● Request:
Copy out the lines of these items, putting "species" wherever "scientific name" appears and keeping everything else as it is. Omit the pictures.

● Records to process:
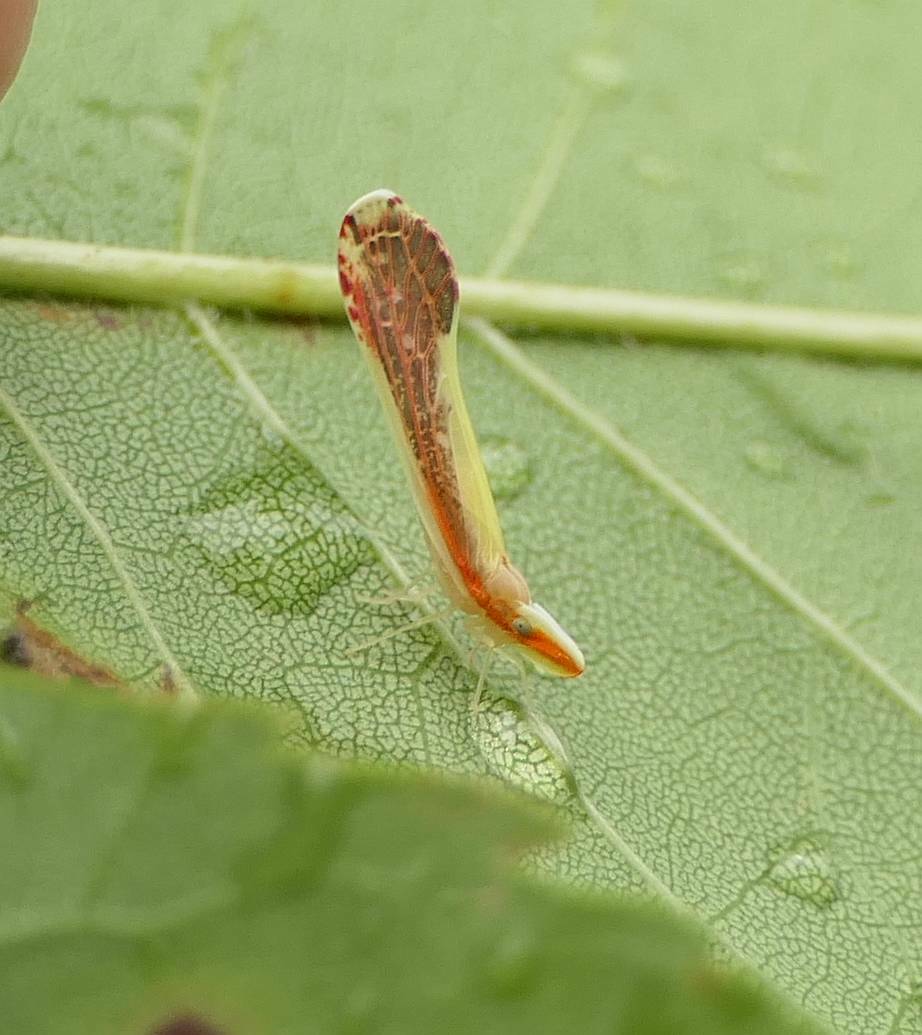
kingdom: Animalia
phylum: Arthropoda
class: Insecta
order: Hemiptera
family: Derbidae
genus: Shellenius
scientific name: Shellenius ballii
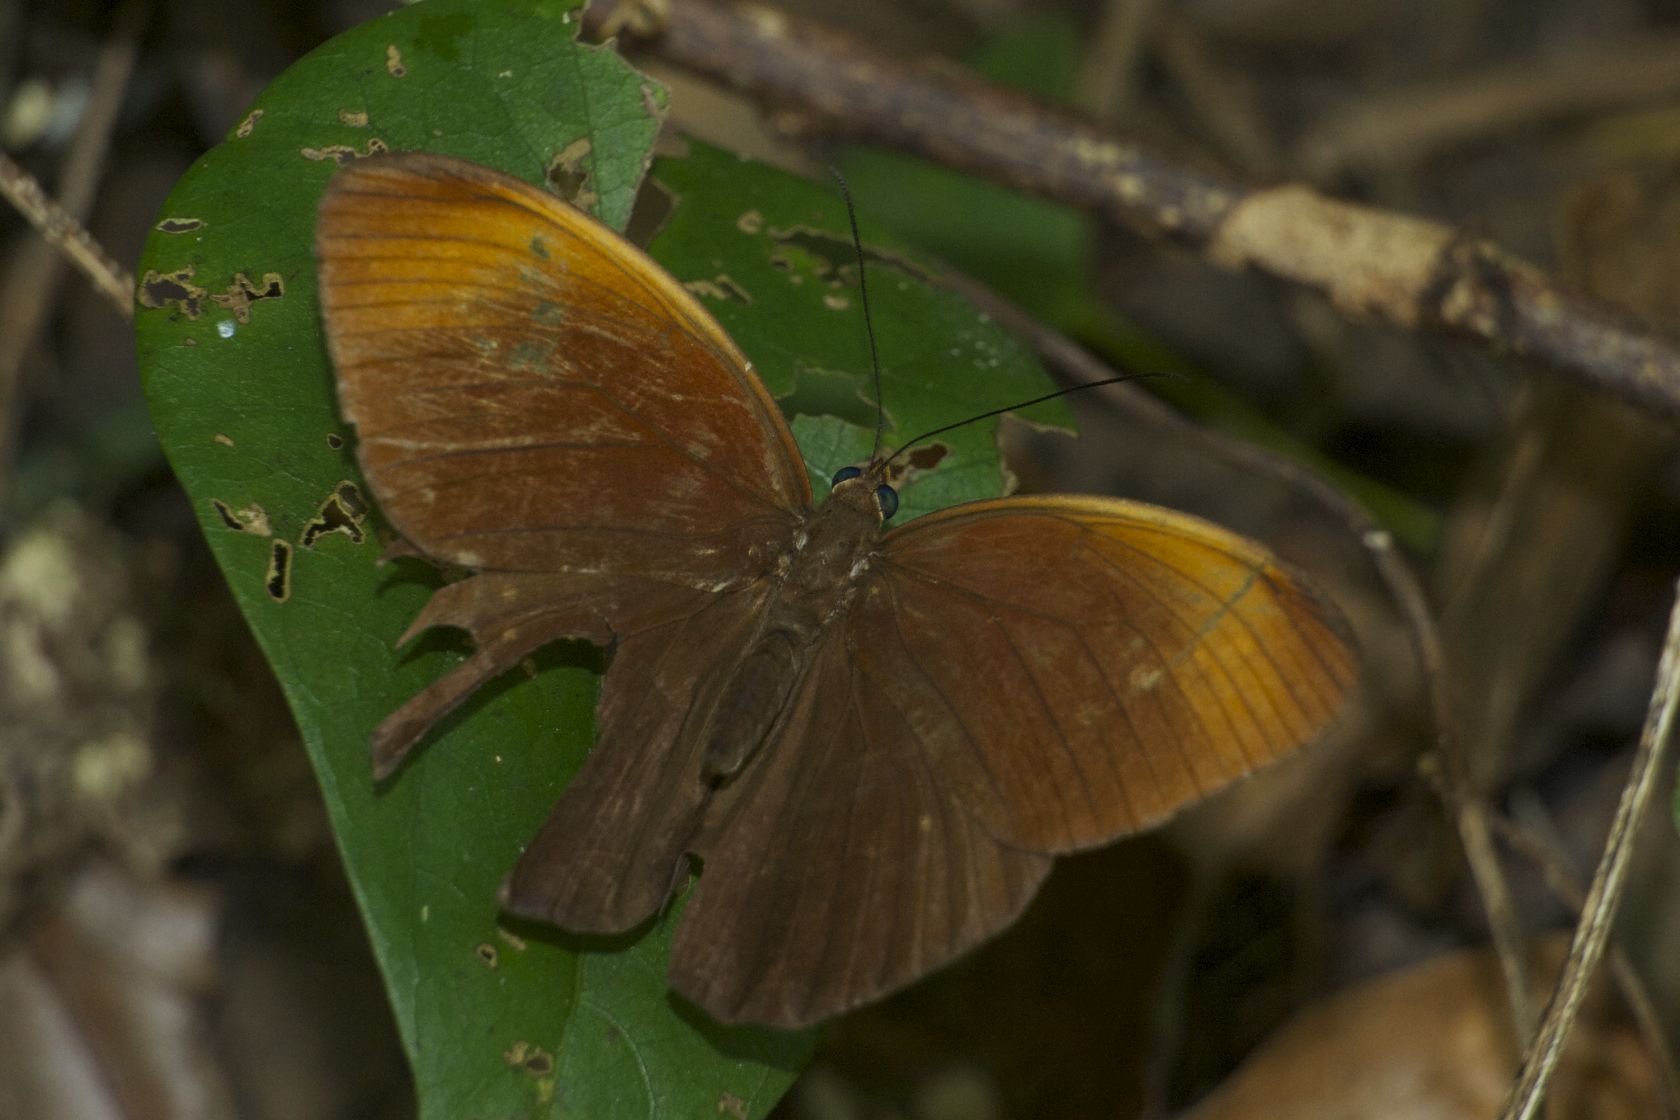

● Solution to this task:
kingdom: Animalia
phylum: Arthropoda
class: Insecta
order: Hemiptera
family: Derbidae
genus: Shellenius
species: Shellenius ballii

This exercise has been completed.